Устремленность к Богу есть движение любви к Нему, в подвиге исполнения заповедей себя доказующей. У святых этот подвиг любви был иногда десятки лет, у разбойника на кресте — несколько часов, но всегда и везде это будет движение любви, принятой Богом».
«Ощущение обретаемой благодати, по учению отцов, не всегда есть ощущение радости или утешения, но всегда оно есть ощущение смирения и Христова пути. Блаженны нищие духом, ибо их есть Церковь! Даже когда благодать промыслительно отступает для обучения, испытания и исправления души и человек, ощущая величайшую горечь ее утраты, чувствует себя как на кресте, — даже и тогда, учат Отцы, она около него и с ним и он в Церкви. Только нераскаянность греха, то есть его самодовольство, оскорбляет Святого Духа Божия, и Он отходит от нас, и мы лишаемся Церкви. Поэтому покаяние и смирение есть постоянный путь к причастию благодатного Царства Церкви и на него призываются все христиане».
«Человек в его святости — скиния Божия, “храм Бога живого” (2 Кор. 6, 16) — церковь! Вот почему преподобный Нил Синайский говорил, что “сердце для каждого из нас есть домашняя церковь”6 или, по выражению священника Павла Флоренского, “херувимская сердцевина нашей души”7.
Но у всех христиан есть еще один великий “образец” Церкви — Дева и Матерь Божия.
Она, Пречистая, вмещает в себе весь образ Церкви, в то время как все другие святые и верные только устремляются к нему. Вот почему в первохристианстве сами имена Церкви и Богоматери были как бы взаимозаменяемы. Вот что пишет учитель Церкви начала III века Климент Александрийский: “Едина Мать Дева. Любезно мне так называть Церковь...она вместе и Дева и Мать, непорочна как дева, любвеобильна как мать”8.
Все наше богослужение полно обращений к Богоматери как к непорочному Храму, как к Церкви Бога живого. К этому образу совершеннейшего человеческого бытия устремлен путь и всех христиан. Ведь всем христианам сказано: “Тела ваши суть храм живущего в вас Святого Духа” (1 Кор. 6, 19)».
«Могут быть два вида непонимания слова “святость”.
Первый вид непонимания выражается в том, что люди боятся этого слова как выражающего состояние, по их мнению, им недостижимое, чуждое и высокомерное.
…
Благодать дается за веру, то есть даром, по милости, — где же основание для гордости?

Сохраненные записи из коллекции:
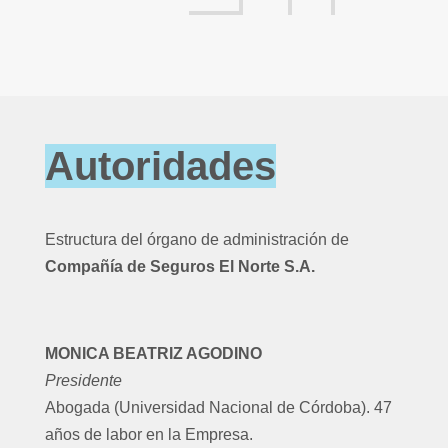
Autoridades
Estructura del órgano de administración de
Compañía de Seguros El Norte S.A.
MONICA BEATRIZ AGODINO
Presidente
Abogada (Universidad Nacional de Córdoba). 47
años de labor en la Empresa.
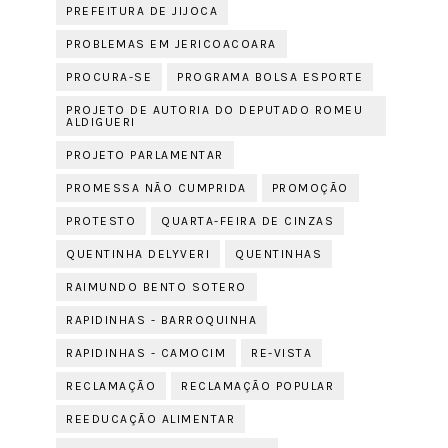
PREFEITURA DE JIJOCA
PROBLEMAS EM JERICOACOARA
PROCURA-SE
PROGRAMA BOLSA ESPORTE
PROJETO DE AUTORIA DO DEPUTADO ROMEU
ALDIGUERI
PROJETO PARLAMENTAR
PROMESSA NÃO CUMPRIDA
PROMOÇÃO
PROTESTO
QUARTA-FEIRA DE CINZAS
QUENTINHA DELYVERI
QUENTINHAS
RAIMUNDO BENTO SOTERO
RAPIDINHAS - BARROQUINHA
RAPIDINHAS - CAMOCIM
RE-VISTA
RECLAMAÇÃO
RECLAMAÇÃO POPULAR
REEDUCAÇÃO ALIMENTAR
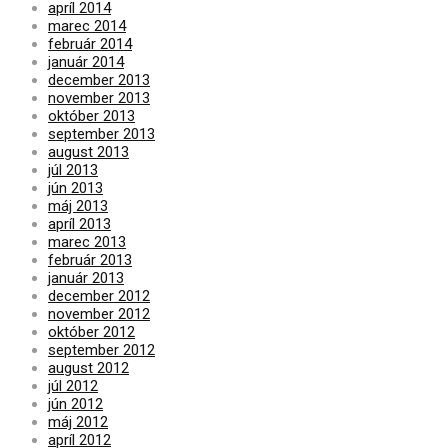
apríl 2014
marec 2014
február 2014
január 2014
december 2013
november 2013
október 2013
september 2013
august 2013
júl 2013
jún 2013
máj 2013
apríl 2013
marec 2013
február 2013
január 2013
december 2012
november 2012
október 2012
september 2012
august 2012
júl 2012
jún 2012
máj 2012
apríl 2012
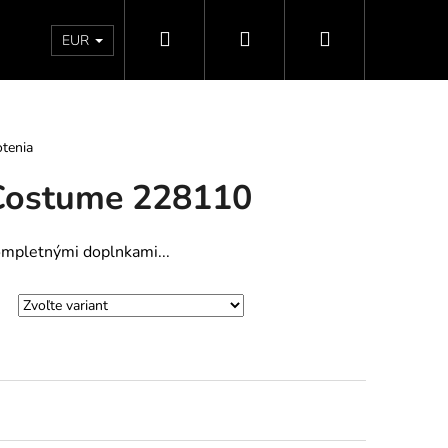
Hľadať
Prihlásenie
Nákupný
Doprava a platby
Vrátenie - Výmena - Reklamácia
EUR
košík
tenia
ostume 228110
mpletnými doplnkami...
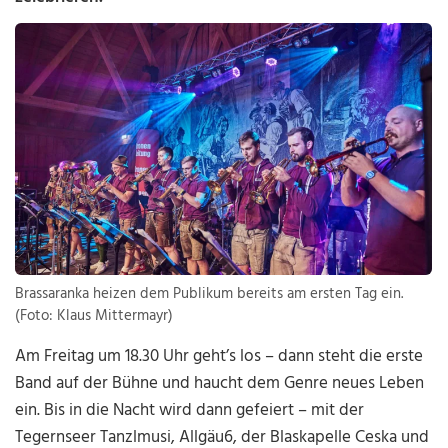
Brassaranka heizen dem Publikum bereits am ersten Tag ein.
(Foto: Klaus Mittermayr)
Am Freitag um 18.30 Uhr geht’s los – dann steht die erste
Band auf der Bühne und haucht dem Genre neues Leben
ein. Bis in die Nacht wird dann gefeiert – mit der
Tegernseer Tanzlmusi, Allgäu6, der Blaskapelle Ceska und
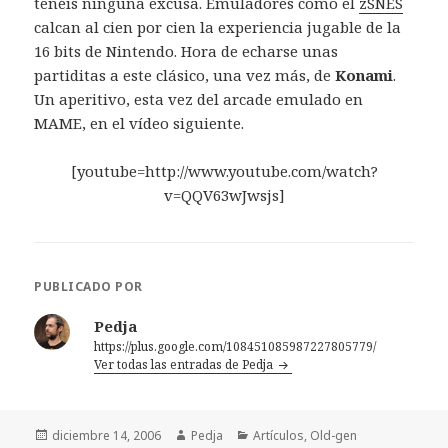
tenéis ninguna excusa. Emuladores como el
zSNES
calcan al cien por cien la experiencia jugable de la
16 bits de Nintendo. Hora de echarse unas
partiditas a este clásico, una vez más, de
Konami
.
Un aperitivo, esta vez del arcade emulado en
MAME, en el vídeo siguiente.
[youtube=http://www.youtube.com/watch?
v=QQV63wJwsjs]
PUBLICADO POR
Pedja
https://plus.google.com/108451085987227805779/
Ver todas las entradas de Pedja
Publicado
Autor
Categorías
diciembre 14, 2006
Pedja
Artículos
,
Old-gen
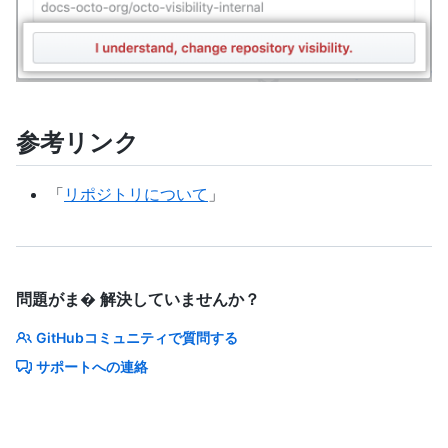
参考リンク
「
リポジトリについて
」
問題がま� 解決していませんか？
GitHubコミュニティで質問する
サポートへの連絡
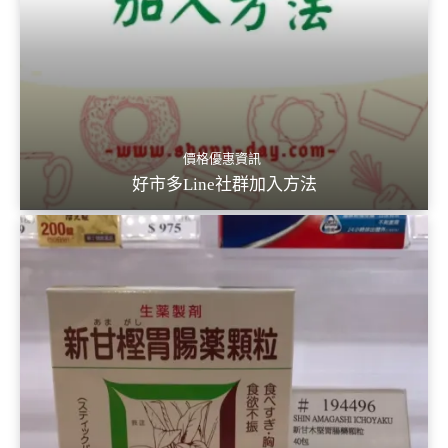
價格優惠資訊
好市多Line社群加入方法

Что требуется: Допишите следующую часть текста о святости и Церкви, начав сразу после его последнего предложения.

Результат выполнения:
Скорее наоборот: наше ложное смирение только прикрывает наше самодовольство и нежелание идти на подвиг веры для стяжания благодати. Тут все дело в собственном холоде греха и отсутствии жажды Бога, которая только и может устремить человека к Нему».
«Люди второго вида непонимания, наоборот, можно сказать, домогаются святости, не зная подвига смирения, неразрывно связанного с нею. Если люди первого вида непонимания не знают о благодати, то люди второго вида не знают истинного подвига. И в том и в другом случае нарушается единство. При втором виде непонимания Церкви люди обычно уходят в раскол или секты».
«Искренность смирения есть живая правда забвения себя в любви к Богу и людям. Чистота, себя не замечающая или себя в любви забывающая, и есть святость.
Учение о смирении есть основа всего христианства и тем самым христианского подвига, так как оно есть “предтеча любви” и только оно вводит в царство благодати. Поэтому в гордости всякого отщепенства от Церкви не может быть и “доброго” апостольского подвига, хотя могут быть “великие посты” и “телесное воздержание”».
«Среди толпы распинателей на Голгофе только несколько человек составляли Церковь верных: Богоматерь, апостол Церкви Иоанн и две мироносицы. Такою и является, такою и познается Церковь во все времена истории — много ли святых будет в ее лоне или мало. Ибо она есть Церковь стояния у Креста.
И в этом стоянии ее — и непобедимость, и великий покой. “Се, Я с вами во все дни до скончания века. Аминь”».
1 Никита Стифат, преп. Естественные главы // Добр. V. С. 121.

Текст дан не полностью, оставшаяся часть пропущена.